**Excerpt**:
_ _ _ _ _

Trading plan for EUR/USD on April 14. Simple tips for beginners

Analysis of trades on April 13:

EUR/USD 30M Chart

 Trading plan for EUR/USD on April 14. Simple tips for beginners

The EUR/USD currency pair was rising again throughout Thursday. There were formal reasons for the bullish market. Lately, we've been regularly talking about the unjustified rise of the European currency. On Thursday, macroeconomic data supported the growth of the European currency. In the European Union, a report on industrial production was published, significantly exceeding forecasts. In the United States, the producer price index came in much lower than expected. Therefore, the decline of the US dollar raises no questions, but the drop began several hours before the publication of these reports. We believe the reports merely served as a backdrop for traders. Even without them, the European currency would have continued to rise. Thus, the pair has been growing daily since breaking through the downward channel. The bullish trend may continue for some time, but it may get exhausted soon.

EUR/USD 5M Chart

 Trading plan for EUR/USD on April 14. Simple tips for beginners

On the 5-minute timeframe, it can be seen that the pair formed several trading signals throughout the day. Not the best or most unambiguous ones, but still. First, the pair bounced off the 1.0989 level, and novice traders might initially interpret this signal as a sell signal. However, below the 1.0989 level was 1.0966, just 23 pips away. Thus, these two levels should be considered as a support zone. It was from this support zone that the pair eventually bounced. By mid-American session, it reached the 1.1070 level and, with minimal deviation, worked and bounced off it. At this point, novice traders could have locked in profits of at least 55 pips. Whether to act on a sell signal around 1.1070 was at the traders' discretion. After a decent first trade, we would not have taken the risk on a strong bullish trend.

_ _ _ _ _

**Supplied data**:

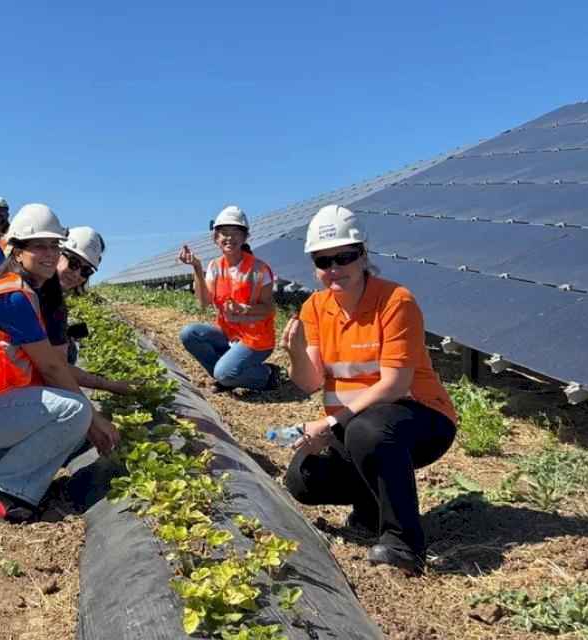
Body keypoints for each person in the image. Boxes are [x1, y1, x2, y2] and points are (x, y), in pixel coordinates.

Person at [281, 205, 458, 575]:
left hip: (420, 417)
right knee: (302, 478)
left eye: (343, 257)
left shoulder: (395, 301)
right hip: (358, 424)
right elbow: (310, 382)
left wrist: (332, 425)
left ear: (363, 255)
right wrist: (296, 352)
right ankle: (370, 504)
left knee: (370, 430)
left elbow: (395, 384)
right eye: (323, 260)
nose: (333, 269)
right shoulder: (315, 307)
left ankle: (403, 543)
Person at [0, 204, 122, 523]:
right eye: (39, 246)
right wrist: (97, 416)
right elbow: (52, 369)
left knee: (76, 418)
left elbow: (49, 366)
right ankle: (2, 487)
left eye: (53, 246)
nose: (50, 255)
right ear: (17, 251)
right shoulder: (15, 296)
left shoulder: (26, 291)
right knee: (75, 412)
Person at [176, 206, 281, 392]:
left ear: (245, 237)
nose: (229, 238)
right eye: (224, 233)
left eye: (235, 233)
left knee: (224, 373)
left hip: (256, 339)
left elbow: (268, 309)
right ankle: (227, 377)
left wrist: (245, 309)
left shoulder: (259, 269)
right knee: (189, 333)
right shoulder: (215, 267)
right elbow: (203, 303)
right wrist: (197, 268)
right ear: (216, 238)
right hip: (229, 335)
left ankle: (267, 374)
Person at [44, 226, 133, 394]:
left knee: (68, 344)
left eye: (86, 270)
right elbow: (57, 369)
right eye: (73, 263)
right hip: (4, 387)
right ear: (58, 252)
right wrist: (111, 386)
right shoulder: (44, 295)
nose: (77, 274)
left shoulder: (51, 291)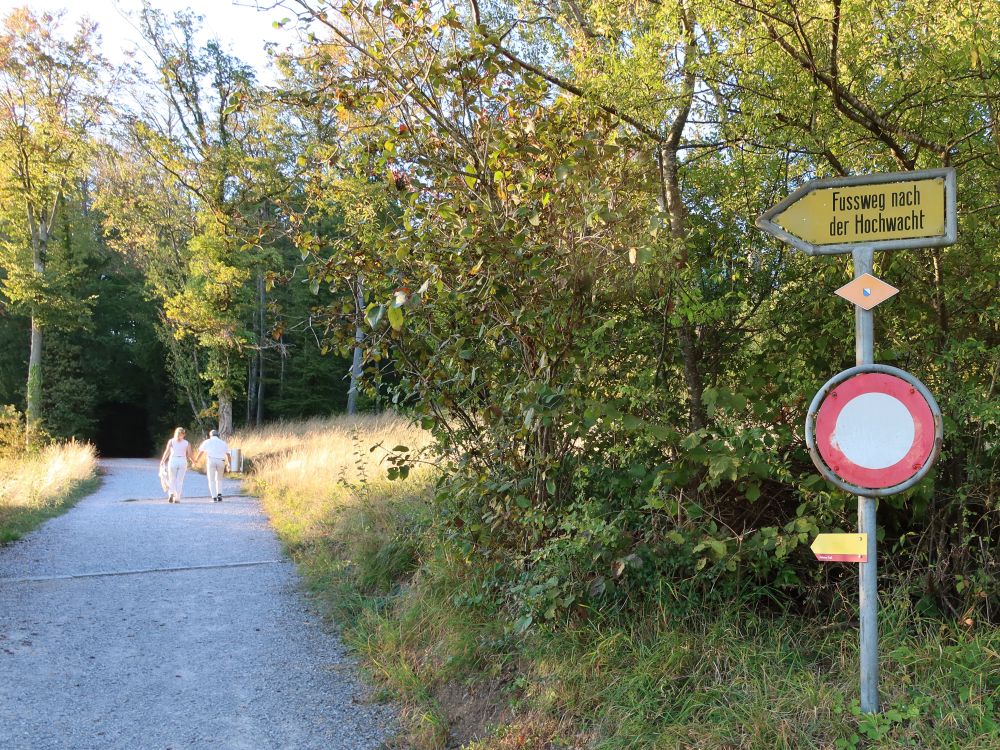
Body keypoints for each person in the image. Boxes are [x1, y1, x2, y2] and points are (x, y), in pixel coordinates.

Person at [159, 427, 193, 503]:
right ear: (183, 434)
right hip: (182, 461)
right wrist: (194, 461)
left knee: (172, 479)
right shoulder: (187, 443)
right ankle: (177, 498)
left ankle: (171, 493)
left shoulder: (171, 441)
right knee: (179, 480)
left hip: (173, 460)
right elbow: (190, 455)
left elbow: (167, 451)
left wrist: (162, 460)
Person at [196, 429, 231, 502]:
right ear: (218, 435)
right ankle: (220, 494)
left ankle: (214, 497)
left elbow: (201, 452)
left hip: (211, 460)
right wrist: (229, 464)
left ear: (210, 435)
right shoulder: (223, 443)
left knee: (211, 479)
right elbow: (228, 454)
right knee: (219, 479)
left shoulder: (207, 442)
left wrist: (196, 460)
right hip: (221, 461)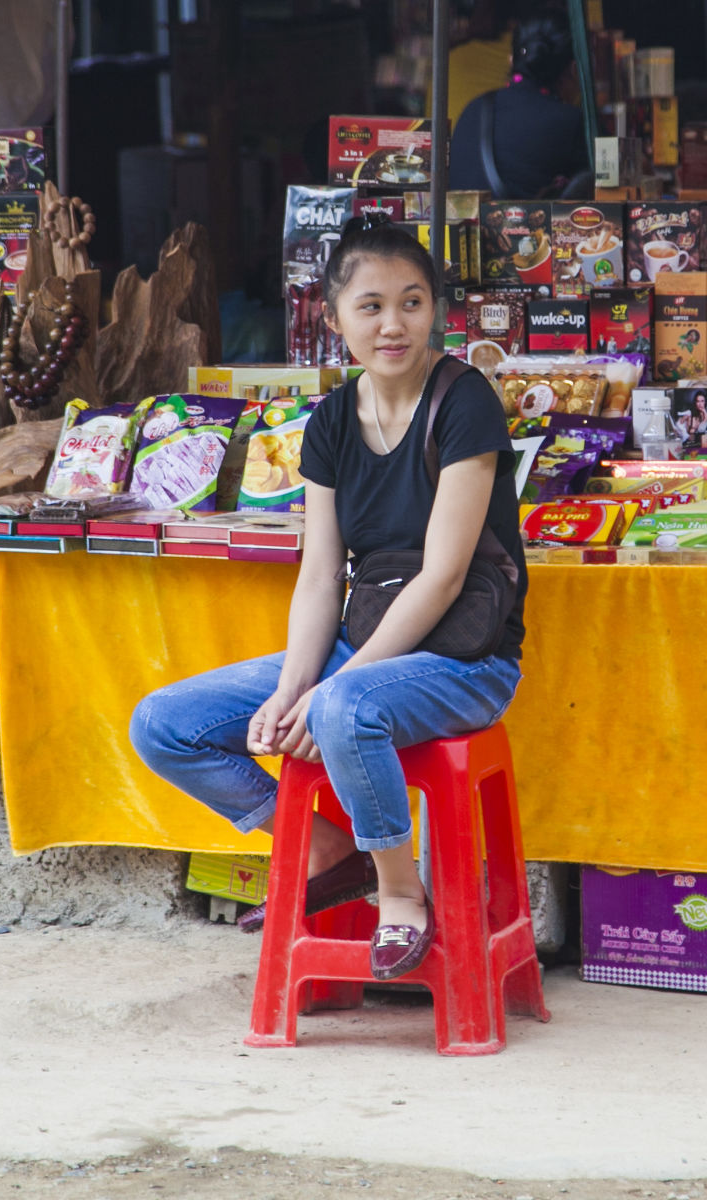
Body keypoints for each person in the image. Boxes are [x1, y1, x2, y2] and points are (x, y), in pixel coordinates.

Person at [129, 219, 526, 980]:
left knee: (346, 711)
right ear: (333, 316)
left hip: (464, 660)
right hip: (366, 643)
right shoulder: (333, 422)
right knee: (164, 725)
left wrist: (333, 690)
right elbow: (319, 574)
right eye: (370, 306)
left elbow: (442, 577)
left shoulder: (466, 402)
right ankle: (322, 851)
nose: (393, 324)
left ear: (434, 310)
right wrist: (291, 689)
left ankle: (401, 895)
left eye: (412, 303)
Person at [452, 16, 592, 197]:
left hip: (458, 224)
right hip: (517, 225)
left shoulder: (474, 108)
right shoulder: (570, 121)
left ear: (511, 61)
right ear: (574, 70)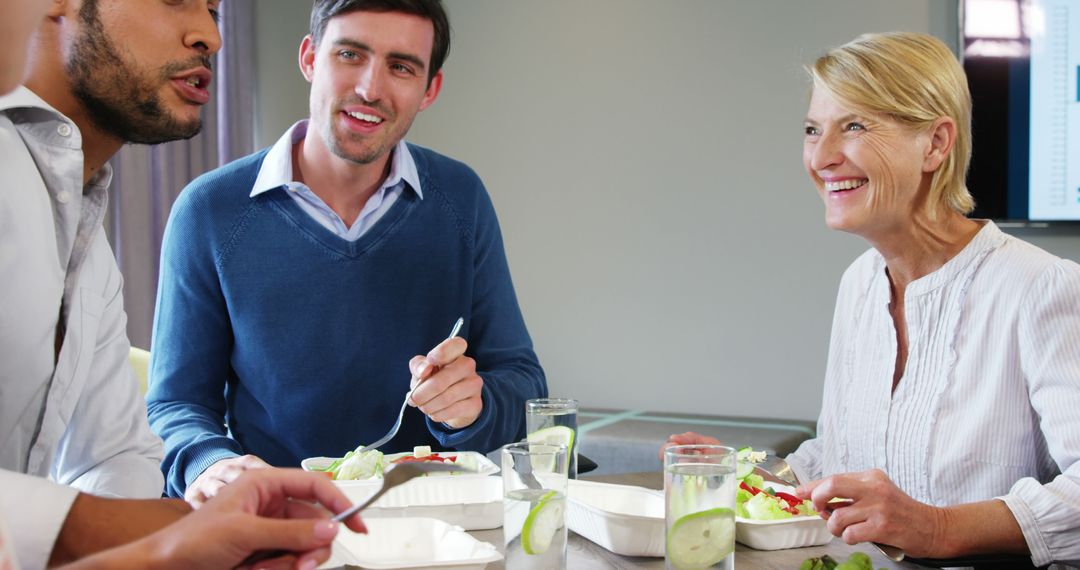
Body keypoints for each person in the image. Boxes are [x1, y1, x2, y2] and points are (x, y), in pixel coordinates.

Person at [663, 32, 1080, 567]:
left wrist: (937, 528)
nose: (823, 157)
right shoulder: (859, 283)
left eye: (854, 126)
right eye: (813, 130)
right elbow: (836, 458)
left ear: (935, 144)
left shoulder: (1042, 287)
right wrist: (744, 476)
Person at [0, 1, 366, 568]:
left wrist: (207, 534)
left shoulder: (87, 242)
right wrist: (172, 533)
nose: (210, 38)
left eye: (215, 12)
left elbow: (112, 458)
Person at [147, 0, 547, 504]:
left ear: (430, 90)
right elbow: (175, 404)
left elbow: (526, 383)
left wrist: (476, 407)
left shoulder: (460, 198)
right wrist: (212, 463)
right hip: (272, 523)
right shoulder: (208, 210)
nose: (370, 89)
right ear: (311, 58)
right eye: (350, 55)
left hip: (428, 526)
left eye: (401, 67)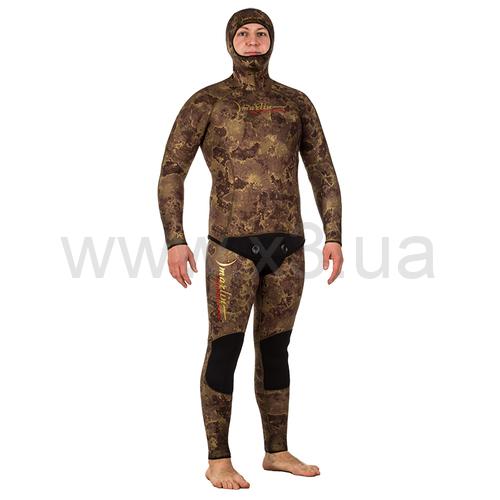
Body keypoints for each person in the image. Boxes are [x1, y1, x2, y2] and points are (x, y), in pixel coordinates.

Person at [157, 7, 343, 489]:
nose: (253, 40)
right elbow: (172, 172)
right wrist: (175, 239)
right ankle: (218, 459)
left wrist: (334, 234)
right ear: (230, 41)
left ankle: (276, 451)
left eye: (262, 33)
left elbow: (323, 172)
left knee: (276, 348)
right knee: (225, 347)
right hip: (230, 249)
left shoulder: (295, 102)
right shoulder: (207, 101)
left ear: (272, 41)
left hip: (289, 247)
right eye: (244, 33)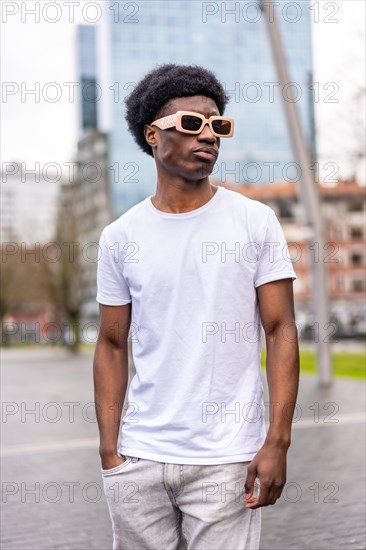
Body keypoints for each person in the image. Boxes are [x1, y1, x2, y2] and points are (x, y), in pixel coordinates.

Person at [93, 64, 299, 550]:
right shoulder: (120, 237)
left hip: (226, 459)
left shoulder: (255, 222)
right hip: (138, 457)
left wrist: (277, 441)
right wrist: (109, 450)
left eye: (218, 125)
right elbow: (110, 343)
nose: (209, 134)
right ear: (152, 135)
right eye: (191, 123)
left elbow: (281, 330)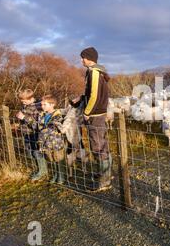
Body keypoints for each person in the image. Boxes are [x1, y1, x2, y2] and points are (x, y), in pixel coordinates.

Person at [73, 47, 111, 191]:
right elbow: (91, 93)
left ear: (89, 58)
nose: (81, 60)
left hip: (95, 114)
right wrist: (82, 98)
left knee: (98, 146)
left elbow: (95, 95)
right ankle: (105, 174)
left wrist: (87, 112)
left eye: (83, 57)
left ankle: (104, 181)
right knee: (102, 145)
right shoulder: (96, 71)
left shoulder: (94, 72)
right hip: (99, 112)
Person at [18, 95, 66, 184]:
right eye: (42, 104)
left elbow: (50, 128)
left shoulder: (57, 115)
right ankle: (56, 174)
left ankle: (61, 176)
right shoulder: (42, 115)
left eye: (44, 104)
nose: (42, 106)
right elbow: (36, 126)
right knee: (51, 158)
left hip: (55, 142)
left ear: (52, 105)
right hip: (46, 143)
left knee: (58, 158)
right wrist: (25, 118)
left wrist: (40, 133)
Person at [16, 89, 45, 181]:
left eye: (24, 101)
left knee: (37, 152)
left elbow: (37, 124)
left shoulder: (37, 107)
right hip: (26, 133)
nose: (23, 103)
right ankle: (39, 169)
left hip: (34, 133)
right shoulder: (26, 106)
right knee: (31, 152)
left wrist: (24, 117)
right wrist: (20, 117)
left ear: (30, 98)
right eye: (22, 102)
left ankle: (42, 171)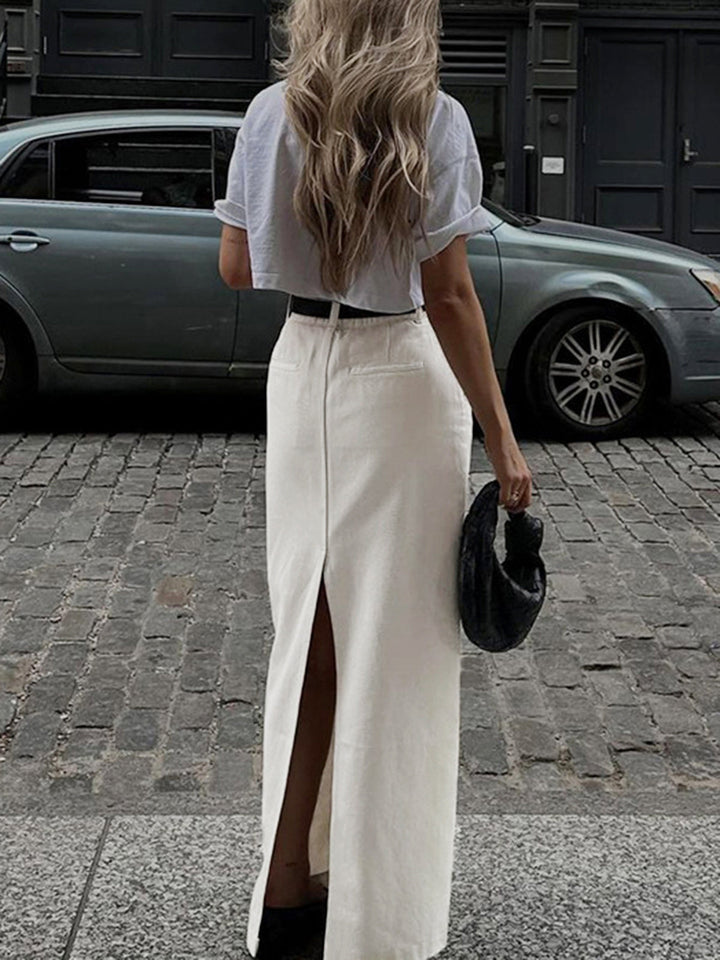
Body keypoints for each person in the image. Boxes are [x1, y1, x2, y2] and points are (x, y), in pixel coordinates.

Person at [214, 2, 533, 957]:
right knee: (397, 658)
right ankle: (380, 921)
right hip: (398, 377)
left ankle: (287, 891)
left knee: (306, 638)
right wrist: (504, 443)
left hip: (301, 367)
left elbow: (236, 266)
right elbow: (449, 294)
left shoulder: (270, 112)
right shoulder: (435, 119)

_ _ _ _ _

In the EUR/USD trading plan, how many pips separated the 1.0989 level from the 1.0966 level below it?

23 pips.